Begin Data entries

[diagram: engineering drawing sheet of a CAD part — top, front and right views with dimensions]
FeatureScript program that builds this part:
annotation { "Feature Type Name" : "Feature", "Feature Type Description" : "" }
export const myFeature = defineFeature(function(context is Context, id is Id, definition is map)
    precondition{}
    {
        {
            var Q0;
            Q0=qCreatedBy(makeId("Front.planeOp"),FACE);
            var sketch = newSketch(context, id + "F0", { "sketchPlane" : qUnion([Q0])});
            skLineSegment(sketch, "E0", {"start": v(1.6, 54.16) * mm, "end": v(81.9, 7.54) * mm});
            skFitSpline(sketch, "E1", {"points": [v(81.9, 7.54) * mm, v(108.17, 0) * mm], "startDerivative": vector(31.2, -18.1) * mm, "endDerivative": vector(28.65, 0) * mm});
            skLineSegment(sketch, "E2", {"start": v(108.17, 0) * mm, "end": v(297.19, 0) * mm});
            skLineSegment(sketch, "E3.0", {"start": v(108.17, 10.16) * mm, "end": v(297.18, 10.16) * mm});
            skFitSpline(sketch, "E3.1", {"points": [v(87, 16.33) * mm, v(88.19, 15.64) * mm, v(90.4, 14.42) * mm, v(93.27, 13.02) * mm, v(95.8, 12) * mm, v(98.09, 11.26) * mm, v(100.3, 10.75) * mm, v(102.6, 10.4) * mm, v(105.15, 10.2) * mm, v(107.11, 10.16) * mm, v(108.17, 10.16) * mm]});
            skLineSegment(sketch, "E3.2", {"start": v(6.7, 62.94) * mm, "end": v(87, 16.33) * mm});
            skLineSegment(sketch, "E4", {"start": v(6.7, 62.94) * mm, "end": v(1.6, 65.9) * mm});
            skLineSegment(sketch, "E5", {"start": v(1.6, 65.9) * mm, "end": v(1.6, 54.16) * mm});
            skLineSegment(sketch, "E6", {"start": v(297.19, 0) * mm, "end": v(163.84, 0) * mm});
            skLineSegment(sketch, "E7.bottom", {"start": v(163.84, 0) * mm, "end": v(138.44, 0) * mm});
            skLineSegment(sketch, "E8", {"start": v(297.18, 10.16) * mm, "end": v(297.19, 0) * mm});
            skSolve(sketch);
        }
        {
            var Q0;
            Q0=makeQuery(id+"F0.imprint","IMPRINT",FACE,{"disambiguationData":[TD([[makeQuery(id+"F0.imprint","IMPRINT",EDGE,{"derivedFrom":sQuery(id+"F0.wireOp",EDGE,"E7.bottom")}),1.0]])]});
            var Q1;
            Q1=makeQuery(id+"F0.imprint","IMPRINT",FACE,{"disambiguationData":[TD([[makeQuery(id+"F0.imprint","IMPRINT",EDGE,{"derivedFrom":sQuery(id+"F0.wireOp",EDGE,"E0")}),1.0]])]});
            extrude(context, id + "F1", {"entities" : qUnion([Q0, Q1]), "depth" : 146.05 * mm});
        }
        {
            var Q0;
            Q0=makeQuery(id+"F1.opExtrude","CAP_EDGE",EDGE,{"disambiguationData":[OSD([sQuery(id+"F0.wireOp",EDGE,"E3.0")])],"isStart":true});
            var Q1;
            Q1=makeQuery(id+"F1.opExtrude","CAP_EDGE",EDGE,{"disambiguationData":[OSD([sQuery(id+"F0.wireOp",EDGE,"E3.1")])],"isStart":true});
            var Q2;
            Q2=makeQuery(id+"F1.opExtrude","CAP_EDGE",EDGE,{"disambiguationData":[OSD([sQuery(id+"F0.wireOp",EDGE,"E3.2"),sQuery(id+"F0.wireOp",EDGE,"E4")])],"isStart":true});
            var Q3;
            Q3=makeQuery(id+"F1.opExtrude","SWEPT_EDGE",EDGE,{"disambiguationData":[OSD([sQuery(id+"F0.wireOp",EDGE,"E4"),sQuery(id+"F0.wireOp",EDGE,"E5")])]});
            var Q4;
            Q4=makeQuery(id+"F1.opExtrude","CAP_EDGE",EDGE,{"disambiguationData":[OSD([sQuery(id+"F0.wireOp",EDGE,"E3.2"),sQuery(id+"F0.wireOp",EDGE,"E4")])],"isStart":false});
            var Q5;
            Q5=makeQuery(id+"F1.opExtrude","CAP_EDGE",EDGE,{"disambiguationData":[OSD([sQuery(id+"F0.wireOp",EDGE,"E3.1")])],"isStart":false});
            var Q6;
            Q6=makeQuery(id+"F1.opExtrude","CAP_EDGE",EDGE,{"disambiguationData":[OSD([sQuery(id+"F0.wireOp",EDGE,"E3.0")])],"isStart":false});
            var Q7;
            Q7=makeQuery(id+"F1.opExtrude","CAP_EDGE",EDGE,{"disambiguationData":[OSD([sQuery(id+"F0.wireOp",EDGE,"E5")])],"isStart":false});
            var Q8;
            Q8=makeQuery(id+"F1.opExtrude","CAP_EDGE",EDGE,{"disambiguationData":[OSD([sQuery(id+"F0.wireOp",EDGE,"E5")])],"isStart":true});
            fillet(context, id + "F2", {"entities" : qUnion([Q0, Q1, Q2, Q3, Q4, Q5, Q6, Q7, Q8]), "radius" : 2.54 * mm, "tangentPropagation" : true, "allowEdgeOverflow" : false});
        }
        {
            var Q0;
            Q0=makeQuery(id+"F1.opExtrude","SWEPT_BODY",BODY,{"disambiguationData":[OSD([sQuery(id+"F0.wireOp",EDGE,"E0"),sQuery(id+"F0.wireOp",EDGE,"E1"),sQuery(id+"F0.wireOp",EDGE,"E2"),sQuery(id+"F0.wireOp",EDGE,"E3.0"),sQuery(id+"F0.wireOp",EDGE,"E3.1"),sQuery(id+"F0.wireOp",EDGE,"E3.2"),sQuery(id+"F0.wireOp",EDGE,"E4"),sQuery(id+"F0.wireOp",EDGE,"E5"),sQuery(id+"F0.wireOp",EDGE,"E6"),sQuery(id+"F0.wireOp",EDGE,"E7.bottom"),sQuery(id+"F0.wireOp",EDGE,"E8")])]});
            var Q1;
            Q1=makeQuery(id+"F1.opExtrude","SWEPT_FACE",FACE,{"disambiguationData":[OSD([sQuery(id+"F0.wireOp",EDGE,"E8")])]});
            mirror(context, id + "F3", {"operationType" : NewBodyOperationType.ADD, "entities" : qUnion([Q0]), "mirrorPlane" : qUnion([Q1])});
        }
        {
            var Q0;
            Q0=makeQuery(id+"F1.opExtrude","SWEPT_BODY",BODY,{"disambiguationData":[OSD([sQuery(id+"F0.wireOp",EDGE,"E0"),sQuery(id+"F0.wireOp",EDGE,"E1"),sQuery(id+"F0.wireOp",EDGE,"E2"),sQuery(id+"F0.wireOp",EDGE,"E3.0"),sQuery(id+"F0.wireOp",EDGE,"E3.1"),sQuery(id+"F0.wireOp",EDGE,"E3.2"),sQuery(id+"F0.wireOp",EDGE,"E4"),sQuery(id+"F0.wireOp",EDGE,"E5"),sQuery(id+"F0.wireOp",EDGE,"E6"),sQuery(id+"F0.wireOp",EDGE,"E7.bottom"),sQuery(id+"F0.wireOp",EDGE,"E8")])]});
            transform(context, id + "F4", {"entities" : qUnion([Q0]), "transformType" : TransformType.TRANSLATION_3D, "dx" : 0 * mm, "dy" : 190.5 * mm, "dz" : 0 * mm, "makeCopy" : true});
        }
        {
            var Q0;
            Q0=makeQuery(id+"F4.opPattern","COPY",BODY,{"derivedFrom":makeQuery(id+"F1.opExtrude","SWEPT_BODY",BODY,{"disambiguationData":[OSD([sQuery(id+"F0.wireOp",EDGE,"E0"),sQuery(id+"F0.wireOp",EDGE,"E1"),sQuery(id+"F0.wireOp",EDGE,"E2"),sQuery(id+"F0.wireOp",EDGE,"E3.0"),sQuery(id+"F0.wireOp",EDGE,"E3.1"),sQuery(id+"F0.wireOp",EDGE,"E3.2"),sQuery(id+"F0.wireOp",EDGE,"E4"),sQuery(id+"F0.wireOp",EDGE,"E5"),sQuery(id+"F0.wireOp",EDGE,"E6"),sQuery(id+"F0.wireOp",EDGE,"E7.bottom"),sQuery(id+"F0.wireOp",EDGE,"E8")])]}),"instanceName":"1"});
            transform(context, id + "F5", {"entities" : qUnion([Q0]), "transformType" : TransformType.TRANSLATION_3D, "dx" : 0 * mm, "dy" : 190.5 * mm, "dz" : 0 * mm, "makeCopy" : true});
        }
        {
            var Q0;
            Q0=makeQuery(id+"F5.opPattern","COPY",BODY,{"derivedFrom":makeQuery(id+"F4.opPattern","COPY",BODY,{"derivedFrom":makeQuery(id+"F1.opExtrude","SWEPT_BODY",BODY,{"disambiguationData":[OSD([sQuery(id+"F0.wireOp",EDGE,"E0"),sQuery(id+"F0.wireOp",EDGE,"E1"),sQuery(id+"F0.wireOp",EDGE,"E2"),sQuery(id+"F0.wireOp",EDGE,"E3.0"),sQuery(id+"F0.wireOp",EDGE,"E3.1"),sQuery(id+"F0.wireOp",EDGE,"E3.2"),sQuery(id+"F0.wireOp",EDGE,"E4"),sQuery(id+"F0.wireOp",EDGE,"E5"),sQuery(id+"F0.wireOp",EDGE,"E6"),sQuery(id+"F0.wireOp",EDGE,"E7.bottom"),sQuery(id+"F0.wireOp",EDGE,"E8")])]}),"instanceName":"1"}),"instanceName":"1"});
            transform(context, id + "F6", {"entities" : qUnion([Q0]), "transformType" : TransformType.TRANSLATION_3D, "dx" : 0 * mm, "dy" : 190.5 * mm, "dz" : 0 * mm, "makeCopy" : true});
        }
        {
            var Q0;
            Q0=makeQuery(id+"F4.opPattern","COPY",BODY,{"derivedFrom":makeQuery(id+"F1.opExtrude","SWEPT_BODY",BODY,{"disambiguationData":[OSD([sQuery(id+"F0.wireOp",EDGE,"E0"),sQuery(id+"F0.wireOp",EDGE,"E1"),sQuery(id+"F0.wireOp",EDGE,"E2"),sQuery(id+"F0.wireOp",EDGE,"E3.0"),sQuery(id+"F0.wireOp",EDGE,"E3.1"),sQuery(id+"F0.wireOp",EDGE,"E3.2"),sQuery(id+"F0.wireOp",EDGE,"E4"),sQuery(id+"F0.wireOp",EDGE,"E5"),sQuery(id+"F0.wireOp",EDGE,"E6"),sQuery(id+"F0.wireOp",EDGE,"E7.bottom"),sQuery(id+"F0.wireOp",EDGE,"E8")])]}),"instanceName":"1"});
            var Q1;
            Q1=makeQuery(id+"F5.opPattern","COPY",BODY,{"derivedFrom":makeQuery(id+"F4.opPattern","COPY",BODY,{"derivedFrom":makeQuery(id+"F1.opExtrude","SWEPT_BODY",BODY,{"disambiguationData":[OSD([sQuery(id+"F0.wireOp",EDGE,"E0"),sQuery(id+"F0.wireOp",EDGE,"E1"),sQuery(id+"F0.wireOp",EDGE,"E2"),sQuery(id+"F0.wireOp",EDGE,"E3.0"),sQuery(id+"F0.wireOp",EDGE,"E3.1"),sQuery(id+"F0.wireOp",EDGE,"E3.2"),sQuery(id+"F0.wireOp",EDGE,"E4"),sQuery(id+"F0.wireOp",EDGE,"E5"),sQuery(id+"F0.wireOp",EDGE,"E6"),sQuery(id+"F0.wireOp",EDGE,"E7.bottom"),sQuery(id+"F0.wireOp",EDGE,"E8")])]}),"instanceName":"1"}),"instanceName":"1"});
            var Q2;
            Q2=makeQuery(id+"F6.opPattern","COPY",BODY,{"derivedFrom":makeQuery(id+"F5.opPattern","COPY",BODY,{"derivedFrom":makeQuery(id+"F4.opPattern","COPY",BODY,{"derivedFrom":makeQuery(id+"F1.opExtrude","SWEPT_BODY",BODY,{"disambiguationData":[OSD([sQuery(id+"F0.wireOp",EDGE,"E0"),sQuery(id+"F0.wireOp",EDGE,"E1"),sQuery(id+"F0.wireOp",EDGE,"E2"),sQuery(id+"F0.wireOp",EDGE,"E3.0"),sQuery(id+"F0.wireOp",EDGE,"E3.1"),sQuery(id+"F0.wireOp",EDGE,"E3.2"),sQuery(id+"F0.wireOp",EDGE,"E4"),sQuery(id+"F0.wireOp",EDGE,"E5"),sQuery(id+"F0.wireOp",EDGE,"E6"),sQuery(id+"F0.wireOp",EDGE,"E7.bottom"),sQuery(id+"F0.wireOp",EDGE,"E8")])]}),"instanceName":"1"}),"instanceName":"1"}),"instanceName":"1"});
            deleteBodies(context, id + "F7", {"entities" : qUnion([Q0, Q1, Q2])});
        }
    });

End Data entries

Your objective — Which lines in the records above contain the string "transform"? Copy each of those lines in full, counting only matches with the same uppercase and lowercase letters.

Task result —
            transform(context, id + "F4", {"entities" : qUnion([Q0]), "transformType" : TransformType.TRANSLATION_3D, "dx" : 0 * mm, "dy" : 190.5 * mm, "dz" : 0 * mm, "makeCopy" : true});
            transform(context, id + "F5", {"entities" : qUnion([Q0]), "transformType" : TransformType.TRANSLATION_3D, "dx" : 0 * mm, "dy" : 190.5 * mm, "dz" : 0 * mm, "makeCopy" : true});
            transform(context, id + "F6", {"entities" : qUnion([Q0]), "transformType" : TransformType.TRANSLATION_3D, "dx" : 0 * mm, "dy" : 190.5 * mm, "dz" : 0 * mm, "makeCopy" : true});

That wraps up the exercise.